Geoff Chappell, Software Analyst
The classic spin lock is typically acquired at DISPATCH_LEVEL. The raised IRQL ensures that no other thread on the same processor gets to execute, let alone to contend for the lock. It does, however, allow that hardware interrupts can occur. To access a resource that is also accessed by a hardware interrupt, the lock that protects the resource must be acquired at the even higher IRQL that is associated with the interrupt.
When a driver registers a callback routine for servicing a hardware interrupt, it is allocated a KINTERRUPT structure. It can supply a spin lock to associate with this structure or it can elect to use a spin lock that is built into the structure. Among the many other parameters it associates with the interrupt is a SynchronizationIrql at which to acquire this lock. When the interrupt occurs and the kernel calls the service routine, it raises the IRQL and acquires the lock. If at any other time, the driver wants safe access to some resource that might also be accessed from the service routine, then the driver can acquire this same lock at this same IRQL.
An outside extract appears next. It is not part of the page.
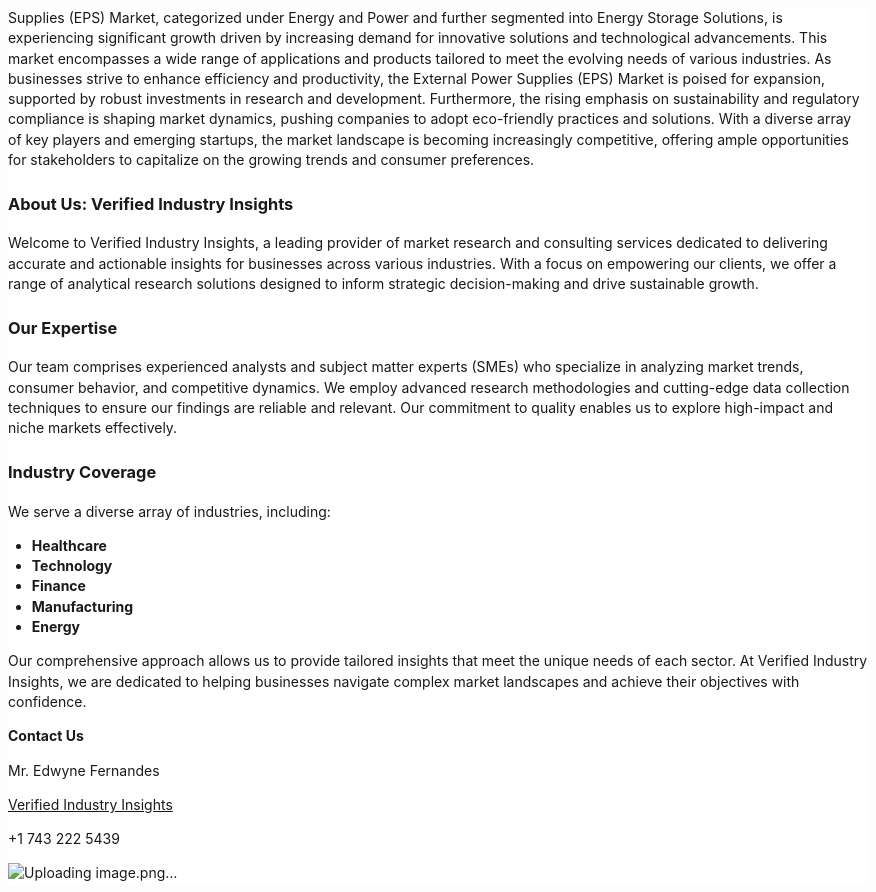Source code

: Supplies (EPS) Market, categorized under Energy and Power and further segmented into Energy Storage Solutions, is experiencing significant growth driven by increasing demand for innovative solutions and technological advancements. This market encompasses a wide range of applications and products tailored to meet the evolving needs of various industries. As businesses strive to enhance efficiency and productivity, the External Power Supplies (EPS) Market is poised for expansion, supported by robust investments in research and development. Furthermore, the rising emphasis on sustainability and regulatory compliance is shaping market dynamics, pushing companies to adopt eco-friendly practices and solutions. With a diverse array of key players and emerging startups, the market landscape is becoming increasingly competitive, offering ample opportunities for stakeholders to capitalize on the growing trends and consumer preferences.</p><h3>About Us: Verified Industry Insights</h3><p>Welcome to Verified Industry Insights, a leading provider of market research and consulting services dedicated to delivering accurate and actionable insights for businesses across various industries. With a focus on empowering our clients, we offer a range of analytical research solutions designed to inform strategic decision-making and drive sustainable growth.</p><h3>Our Expertise</h3><p>Our team comprises experienced analysts and subject matter experts (SMEs) who specialize in analyzing market trends, consumer behavior, and competitive dynamics. We employ advanced research methodologies and cutting-edge data collection techniques to ensure our findings are reliable and relevant. Our commitment to quality enables us to explore high-impact and niche markets effectively.</p><h3>Industry Coverage</h3><p>We serve a diverse array of industries, including:</p><ul><li><strong>Healthcare</strong></li><li><strong>Technology</strong></li><li><strong>Finance</strong></li><li><strong>Manufacturing</strong></li><li><strong>Energy</strong></li></ul><p>Our comprehensive approach allows us to provide tailored insights that meet the unique needs of each sector. At Verified Industry Insights, we are dedicated to helping businesses navigate complex market landscapes and achieve their objectives with confidence.</p><p><strong>Contact Us</strong></p><p>Mr. Edwyne Fernandes</p><p><a href="https://www.verifiedindustryinsights.com/">Verified Industry Insights</a></p><p>+1 743 222 5439</p>
![Uploading image.png…]()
The original support for this is the KeSynchronizeExecution function. It specifies a routine to call back, with arbitrary context, having raised the IRQL and acquired the lock. It’s a little cumbersome, and Windows XP instead exposed the IRQL and lock more conveniently: KeAcquireInterruptSpinLock raises the IRQL and acquires the lock so that its caller can then proceed to whatever work is wanted before calling KeReleaseInterruptSpinLock to release the lock and restore the IRQL.